In the study, “Clinical Impact and Frequency of Anatomic Pathology Errors in Cancer Diagnoses,” researchers reviewed cases in which diagnoses differed on multiple tests from the same patient.

They found that as many as 12 percent of specimen pairs taken from the same body site on a patient show an erroneous diagnosis. The findings appear online and in the Nov. 15 edition of the American Cancer Society journal Cancer.

The study is based on a review of tissue specimens, pathology reports and medical records from the School of Medicine’s Department of Family Medicine and Clinical Epidemiology and from the pathology departments at Pitt’s School of Medicine, Detroit’s Henry Ford Health System, University of Iowa Healthcare and Western Pennsylvania Hospital.

The study found that up to 9 percent of gynecologic specimen pairs (Pap test and cervical biopsy) and up to 12 percent of non-gynecologic specimens contained an error attributed either to sampling or interpretation.

Gynecologic test errors resulted in harm in 45 percent of cases; non-gynecologic errors resulted in harm in 39 percent of cases, although the error rarely resulted in death or the loss of a body part. In cases where there was harm, most was rated either minimal (requiring additional non-invasive testing or delaying diagnosis by less than six months), or moderate (requiring additional invasive testing, subjecting the patient to unnecessary treatment or delaying diagnosis by more than six months).

Based on those figures, as many as 305,000 diagnostic errors nationwide could occur each year, resulting in some degree of harm to 127,950 patients.

The researchers concluded that standardization and uniform reporting of errors in cancer diagnosis would be an initial step toward improving safety.

“It is exceedingly difficult to measure the true frequency of errors in cancer diagnosis because of variably used detection methods, bias and the inability for institutions to secondarily review large case volumes.

“In a multi-institutional national effort to improve practice, we are in the process of standardizing methods, decreasing bias by sharing cases and data among institutions and establishing more accurate error frequencies by detecting errors using multiple methods,” the study stated.

***************

GSPH-Drexel partnership gets $2 million CDC grant

The Graduate School of Public Health (GSPH) has been awarded a $2 million grant from the Centers for Disease Control & Prevention for an environmental public health tracking project with the Drexel University School of Public Health.

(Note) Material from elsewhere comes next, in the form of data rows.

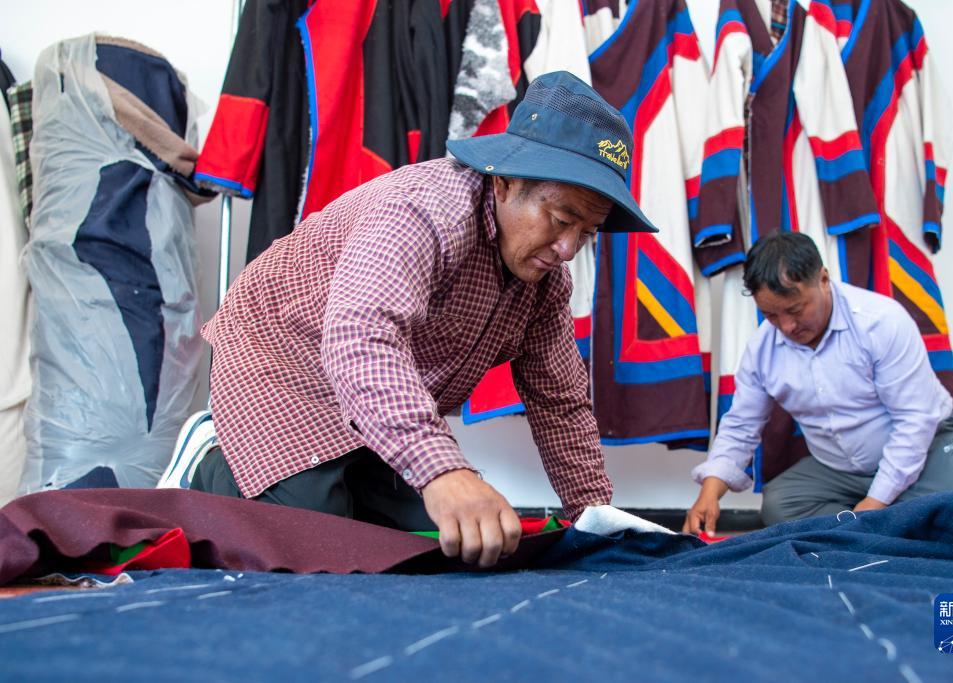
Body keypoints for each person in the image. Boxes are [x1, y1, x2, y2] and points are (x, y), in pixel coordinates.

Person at [169, 71, 659, 568]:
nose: (568, 248)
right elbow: (362, 335)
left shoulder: (547, 279)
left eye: (588, 232)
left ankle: (329, 480)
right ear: (506, 182)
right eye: (561, 220)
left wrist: (595, 517)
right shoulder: (424, 210)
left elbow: (560, 400)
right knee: (318, 550)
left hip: (369, 397)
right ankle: (214, 457)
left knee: (436, 547)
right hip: (281, 362)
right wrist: (442, 472)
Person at [683, 232, 953, 534]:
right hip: (841, 469)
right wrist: (710, 491)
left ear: (823, 279)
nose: (786, 326)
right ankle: (898, 525)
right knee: (781, 505)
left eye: (795, 309)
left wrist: (875, 502)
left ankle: (883, 522)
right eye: (771, 315)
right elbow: (741, 425)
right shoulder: (762, 349)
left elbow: (915, 419)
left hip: (927, 447)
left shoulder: (880, 322)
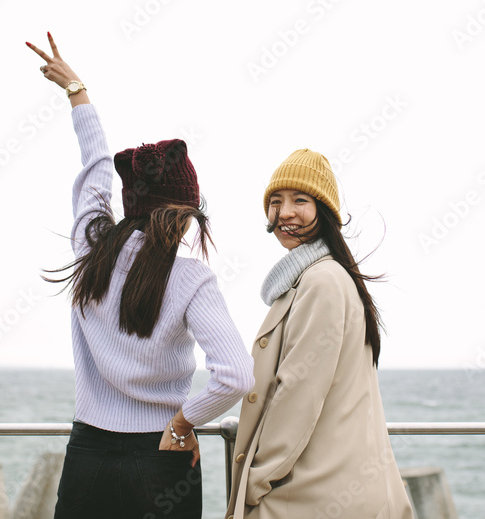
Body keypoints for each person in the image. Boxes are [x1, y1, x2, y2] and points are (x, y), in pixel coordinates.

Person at [26, 33, 254, 519]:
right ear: (183, 213)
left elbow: (96, 169)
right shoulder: (192, 279)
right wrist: (183, 423)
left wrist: (77, 92)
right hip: (162, 459)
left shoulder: (90, 247)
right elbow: (235, 376)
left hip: (87, 455)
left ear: (131, 204)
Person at [225, 149, 414, 519]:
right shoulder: (323, 276)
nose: (285, 212)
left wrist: (255, 482)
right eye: (275, 201)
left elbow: (298, 392)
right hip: (332, 484)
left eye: (300, 200)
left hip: (313, 492)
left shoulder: (321, 281)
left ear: (324, 211)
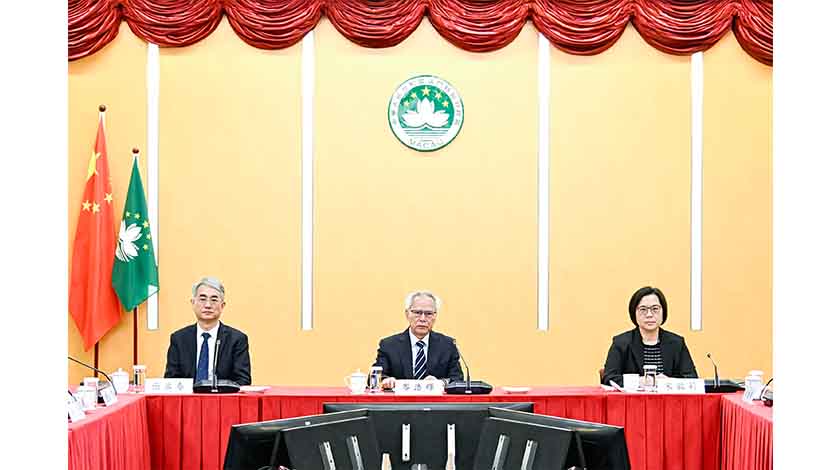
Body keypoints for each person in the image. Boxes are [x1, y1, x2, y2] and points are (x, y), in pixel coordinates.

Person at [601, 286, 697, 387]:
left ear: (663, 311)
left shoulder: (677, 343)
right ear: (634, 312)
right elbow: (608, 378)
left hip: (667, 397)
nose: (649, 314)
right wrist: (639, 381)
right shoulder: (621, 343)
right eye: (643, 309)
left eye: (655, 309)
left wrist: (668, 382)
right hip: (634, 397)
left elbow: (692, 379)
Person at [164, 276, 252, 385]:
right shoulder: (179, 339)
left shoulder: (237, 339)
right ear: (193, 302)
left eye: (214, 300)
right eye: (202, 299)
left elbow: (243, 381)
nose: (208, 305)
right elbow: (171, 380)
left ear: (222, 305)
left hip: (223, 395)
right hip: (189, 395)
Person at [373, 291, 464, 389]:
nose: (423, 319)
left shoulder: (448, 345)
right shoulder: (389, 345)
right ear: (407, 314)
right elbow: (375, 376)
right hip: (400, 398)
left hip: (435, 399)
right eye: (417, 313)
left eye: (429, 313)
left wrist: (441, 383)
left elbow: (458, 379)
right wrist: (386, 380)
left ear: (435, 316)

The five-year grant will be used to establish an academic center to help public health agencies and professionals develop the infrastructure for a network to link environmental exposures and health outcomes.

Primary researchers on the project are Evelyn Talbott and Jeanne Zborowski, both of epidemiology.

In part, the grant will fund a partnership between GSPH and the state Department of Health and the Allegheny County Health Department.

GSPH and Drexel will serve as partners for the state’s asthma in schools demonstration program. They also will be instrumental in the formation of an asthma surveillance system in Allegheny County, with the development of a statewide asthma registry as the long-term goal.

Pitt also will research the relationship between environmental exposures and disease, based on the needs of regional public health agencies.